Binlerce belge, onlarca CD. 2003 yılında karargahtan çıkarılarak 7 yıldır nerede, kimler,ne amaçla saklayabilmişler?
7 yıldır kayıp olan bu belgeler karargah subaylarınca aranmışmıdır?
Kozmik oda subayları bunca zaman hiçmi uyanmamışlar, üstleri gereken soruştırmaları açmışmıdır?
Binlerce belgeyi dışarı çıkaranlar BALYOZ planının çok önemli kısımlarını değilde neden tümünü çıkarmışlar?
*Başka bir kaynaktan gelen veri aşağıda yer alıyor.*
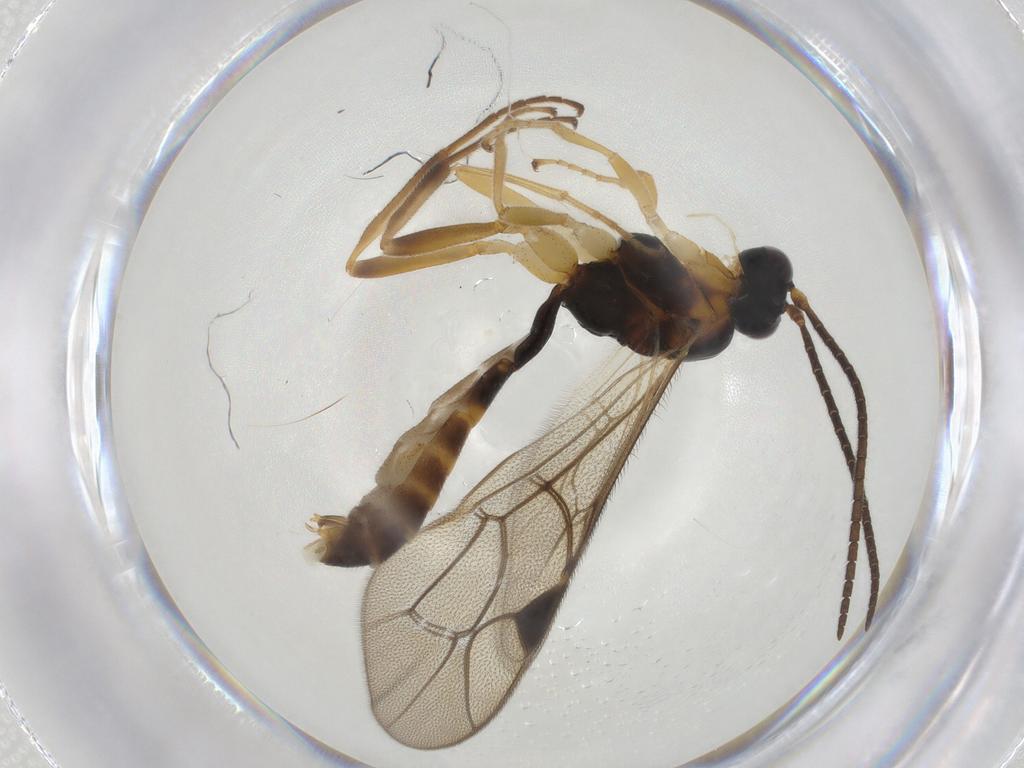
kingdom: Animalia
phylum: Arthropoda
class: Insecta
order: Hymenoptera
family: Ichneumonidae
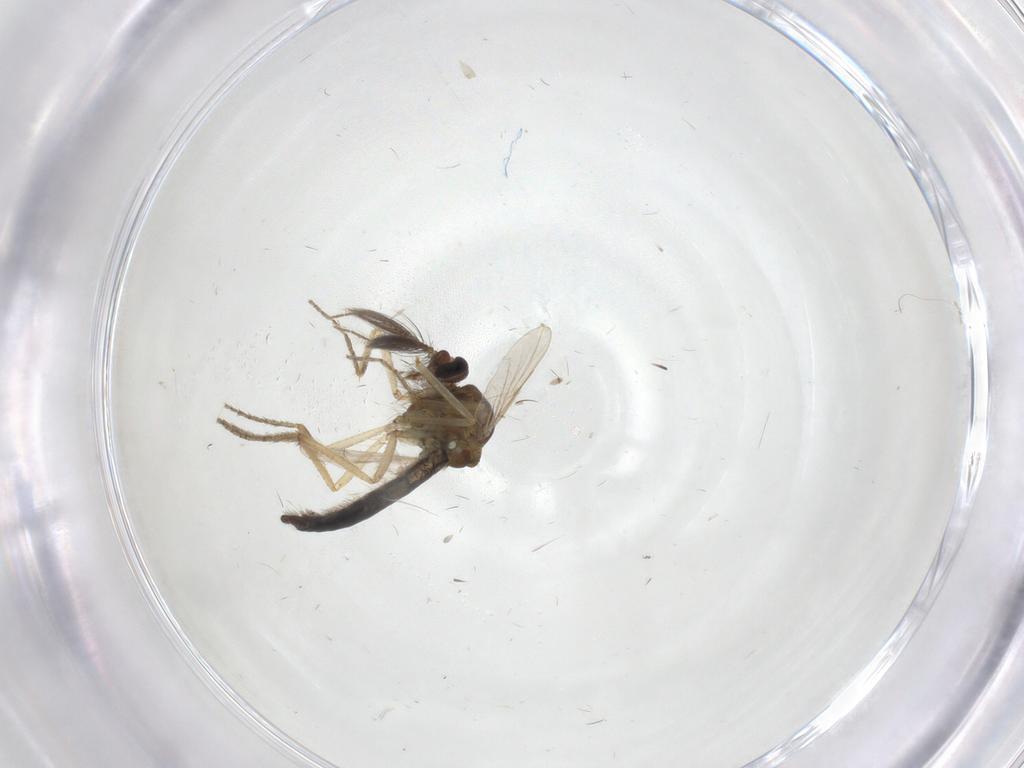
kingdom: Animalia
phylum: Arthropoda
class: Insecta
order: Diptera
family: Ceratopogonidae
BALYOZ darbe planı madem bu kadar önemliyse, planlama bu kadar mükemmelse şimdiye kadar neden uyğulanmamış, korunamamıştır?
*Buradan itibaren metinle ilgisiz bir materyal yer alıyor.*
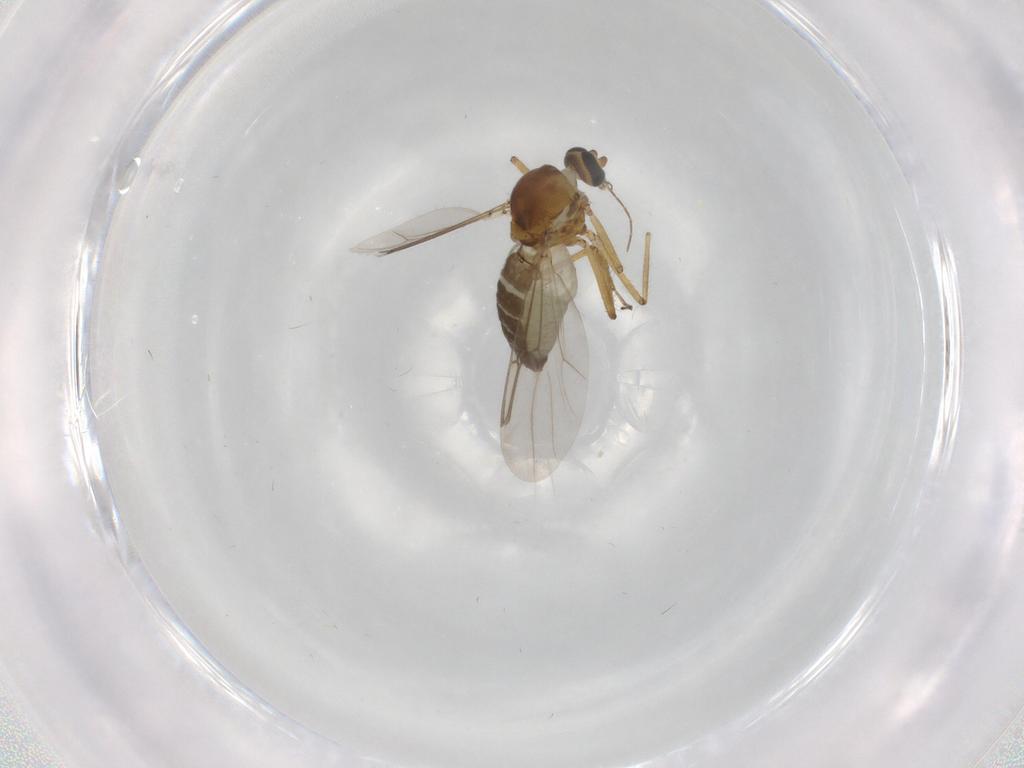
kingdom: Animalia
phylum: Arthropoda
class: Insecta
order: Diptera
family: Ceratopogonidae
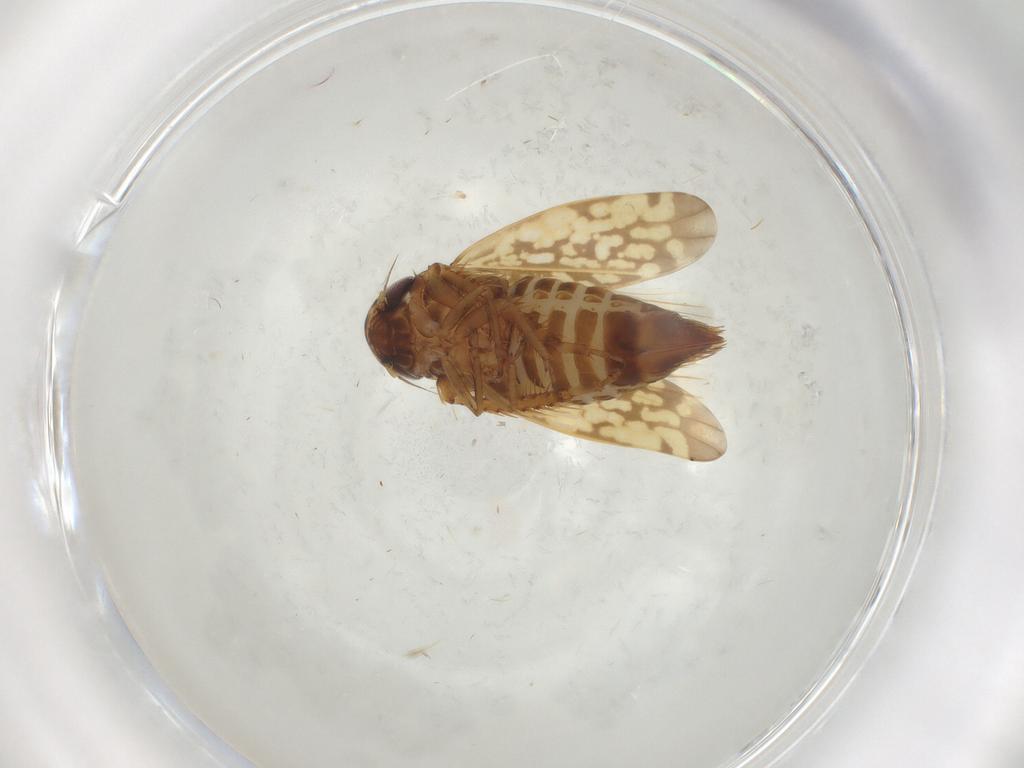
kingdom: Animalia
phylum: Arthropoda
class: Insecta
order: Hemiptera
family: Cicadellidae
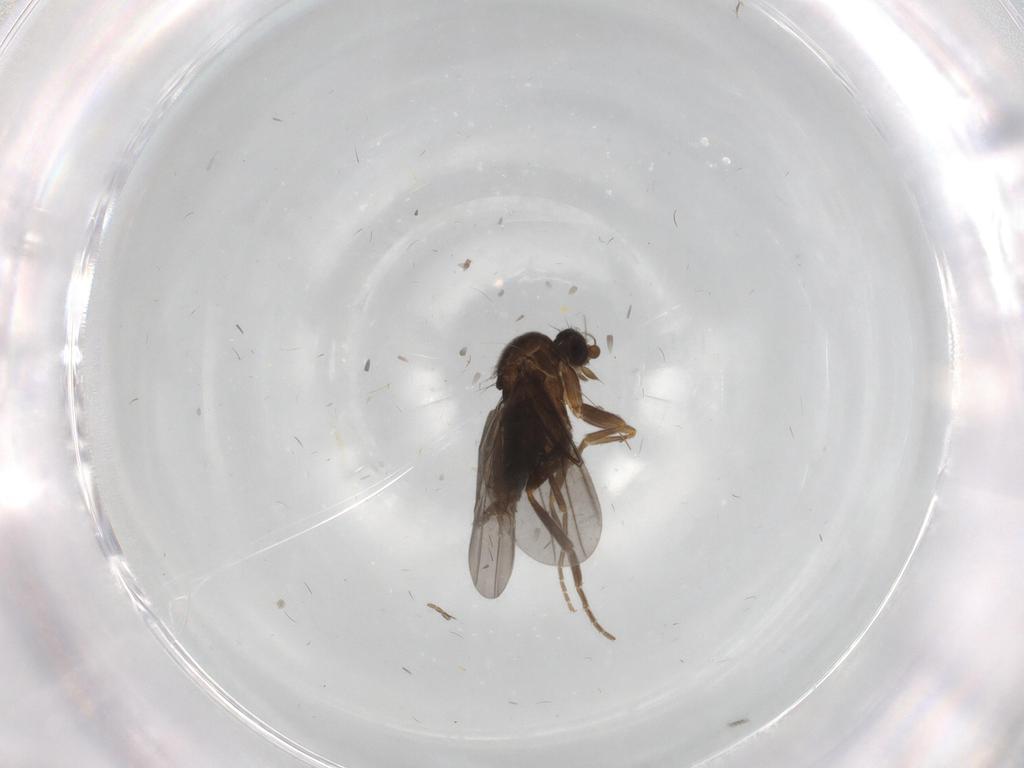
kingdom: Animalia
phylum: Arthropoda
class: Insecta
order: Diptera
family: Phoridae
Ergenekon (Erkenekondu) davasında tek cümlelik tlf. konuşmaları delil sayılırken binlerce belge,onlarca cd.yi saklayan jurnalci korkmamışsa bunu kimler korumuş ve kollamıştır?
Kozmik odalara görevliler ve o görevle ilgili ita amirlerinin haricinde girilemezken nasıl olmuşta binlerce belge dışarı çıkarılırken,saklanırken farkına varılmamış?
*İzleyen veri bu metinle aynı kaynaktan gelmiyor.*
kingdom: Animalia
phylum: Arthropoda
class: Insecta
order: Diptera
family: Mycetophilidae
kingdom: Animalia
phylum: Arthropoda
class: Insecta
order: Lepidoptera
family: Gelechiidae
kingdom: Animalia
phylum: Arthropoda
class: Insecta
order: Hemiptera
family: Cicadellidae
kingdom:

G.K.Başkanlığı,ordu müfettişleri,askeri savcılar ne gibi araştırma yapmış,nereye kadar ulaşmışlardır?
En önemlisi yüzyıllık basınımızın önemli kısmı sızdırılan belgelere ulaşamazken nasıl oluyor da daha dün yayın hayatına başlayan fikri, zikri, yayın çizgisi milli harsımıza muhalif TARAF Pravda'sının eline geçebiliyor, amaç nedir?
Askeri suçların sivil mahkemelerde görülmesi için yapılan düzenlemeler, bu hususa binaen anayasa değişiklikleriyle yapılması düşünülen girişimler TSK. nın bu günlerde % 63 olan itibarını daha da aşağılara çekmek içinmidir?
Polise ağır silahlar alımı için yapılması düşünülen düzenlemelerle alternatif ordu yaratmaktaki amaç nedir?
Üzerindeki tabancayı dahi kullanamayan polis, alınması düşünülen ağır silahları kimlere karşı kullanacaktır?
İtibarı Japon, gücü Suriye ordusu seviyesine düşürülmek istenen TSK. sınırlarımızı nasıl koruyacaktır?
Orduyla-emniyeti, orduyla-iktidarı, orduyla-hukuku çatıştırmak amaçsa bilinsin ki hiç kimse bu ağırlığın altından kalkamaz.
Siyasi menfaat gözetmek isteyenlere,son padişahlara,son 2. .........lere,''-komşularımızla sıfır problem''diyenlere yarın Yunanistan,Bulgaristan,Suriye,İran,Irak,Ermenistan,Gürcistan,Rusya diyeceklerdir ki'' -BALYOZ darbe planıyla Yunanistan eksenli çatışma planı yapıyorsan benimle savaşı hangi planla uygulamayı düşünüyorsun? ''söylendiği vakit dış politikadaki pozisyonumuzu düşünün.
Her devletin milli çıkarlarını göz önüne alarak buna benzer askeri beyin fırtınaları var iken, onları gözü gibi korurken bizdekilerin bit pazarına düşmesi, ortalığa saçılması hangi akla hizmettir?
İktidar darbe-ordu korkusunu,hukuk makam-cüzdan korkusunu,medya fikri zamparalık-traj korkusunu,toplum kaybetme korkusunu yenmediği sürece dün Erkenekondu, Ayışığı,Sarıkız,Gün ışığı,,Günlükler,Andaçlar,Balyoz darbeleriyle ringte groki olmuşsa;yarın Çekiç,Cetvel,,Şekul,Fırtına...v.s.darbeleriyle komaya girecektir.
Herkes,herkesim vatan tek,bayrak tek,iman tek,ordu tek erdemine ulaşmak için düşünerek aklın yolunu bulması gerekmiyor mu?
Sonuç olarak çuval Süleymaniye'de askerin, balyoz Ankara'da milletin kafasına geçmiştir.